Joint-venture European armaments company

CTA International is an equal-shares joint venture company between defence companies Nexter and BAE Systems. CTAI is based in Bourges, France, and has been established to develop and manufacture case telescoped weapons and ammunition. The company name is an acronym for Case Telescoped Ammunition.
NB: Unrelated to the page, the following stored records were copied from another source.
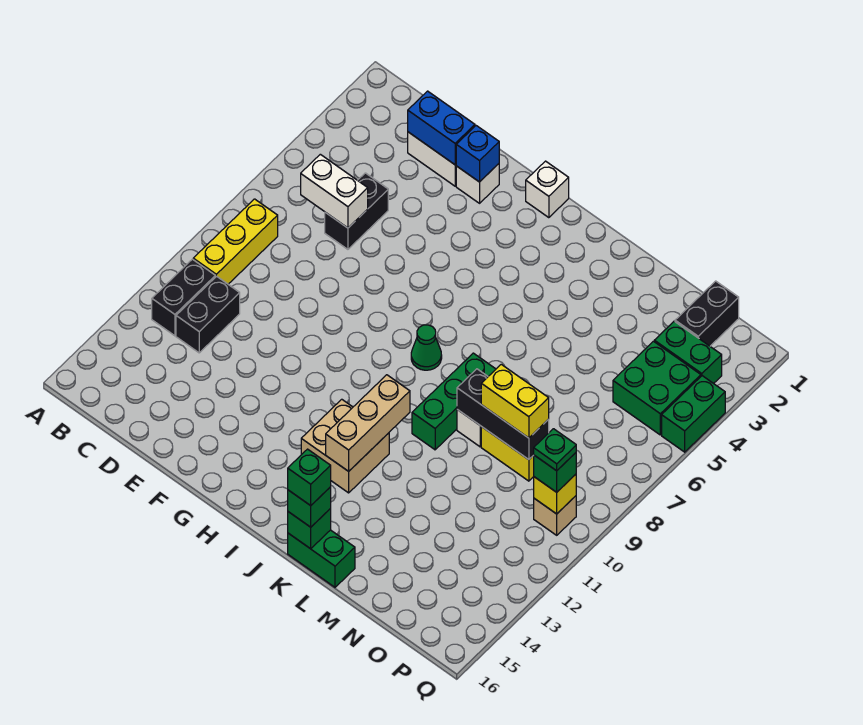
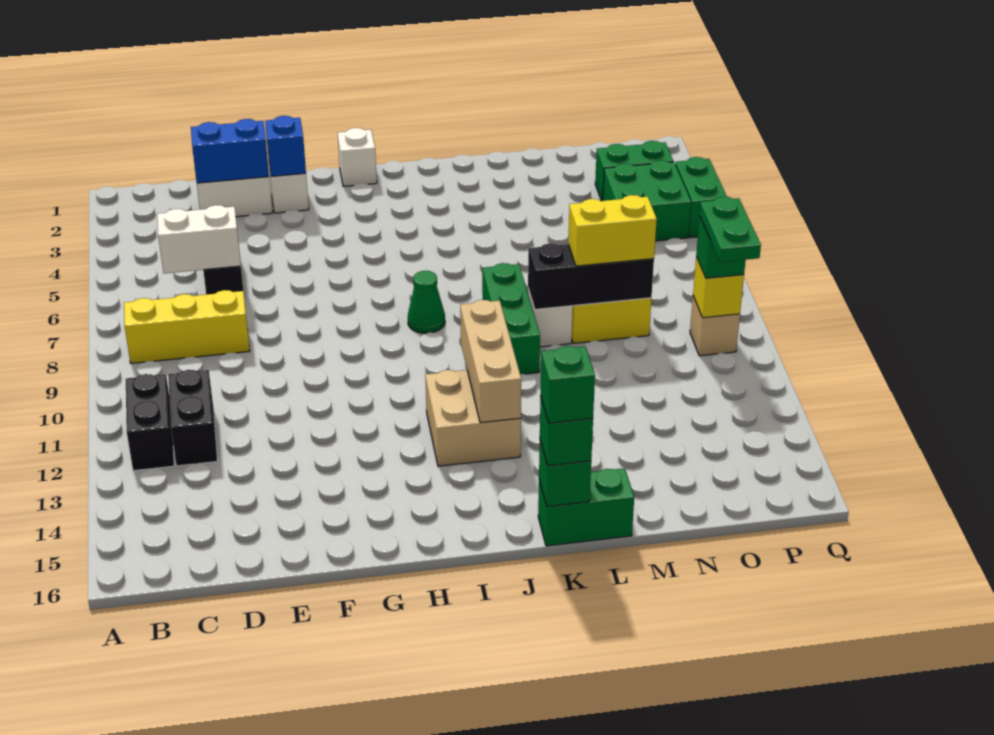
yellow brick B8:B10 level 1 -> yellow brick B8:D8 level 1
black brick O1:O2 level 1 -> none
green plate P10 level 4 -> green plate P10:P11 level 4

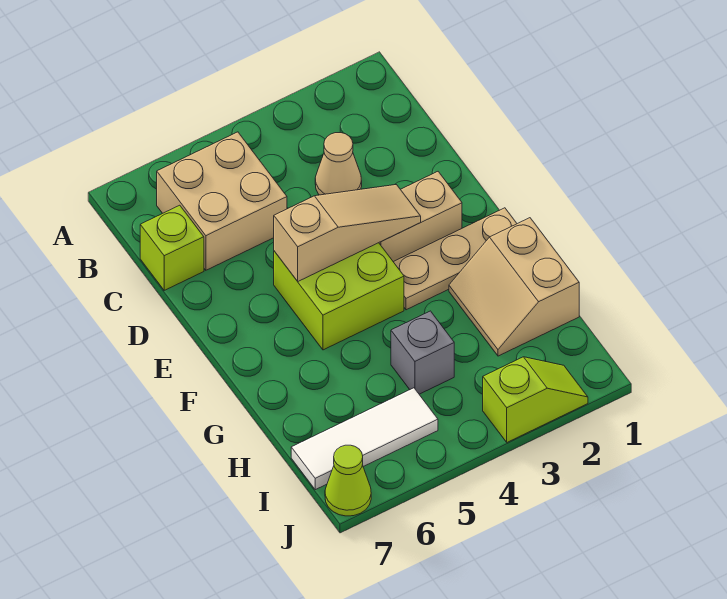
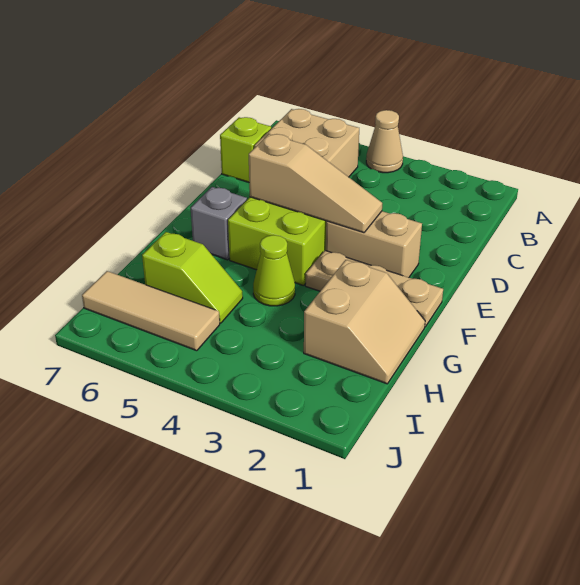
tan cone C3 level 1 -> tan cone A4 level 1
tan slope G1:H2 level 1 top 1 -> tan slope G1:H2 level 1 top 2
grey brick H4 level 1 -> grey brick F6 level 1
white tile I5:I7 level 1 -> tan tile I5:I7 level 1
lime slope J2:J3 level 1 top 3 -> lime slope H5:H6 level 1 top 6
lime cone J7 level 1 -> lime cone G4 level 1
Its main product is the 40CTAS for armoured fighting vehicles such as armoured reconnaissance vehicles and infantry fighting vehicles.

==Timeline==
- 1994 - CTAI was created by (at that time) GIAT and Royal Ordnance, with initial activities around a 45mm solution
- 1997 - the 40mm calibre solution is selected
- 1999 - The UK MoD Operational Analysis (OA) study output is shared with US DoD; the solution is integrated into Bradley Fighting Vehicle and the US-UK Tracer prototype vehicle
- 2002 - Further UK MoD & DGA OA studies; risk reduction contract awarded
- 2004 - UK MoD & DGA contract to integrate 40CT into the MTIP and unmanned Toutatis turrets
- March 2008 - UK MoD select CT40 as a mandated item for Warrior IFV and FRES-Scout (now Ajax) programmes
- April 2017: France orders the first tranche of the EBRC Jaguar
- 26 November 2021 : British MoD receives the 515 and last 40CT cannon ordered.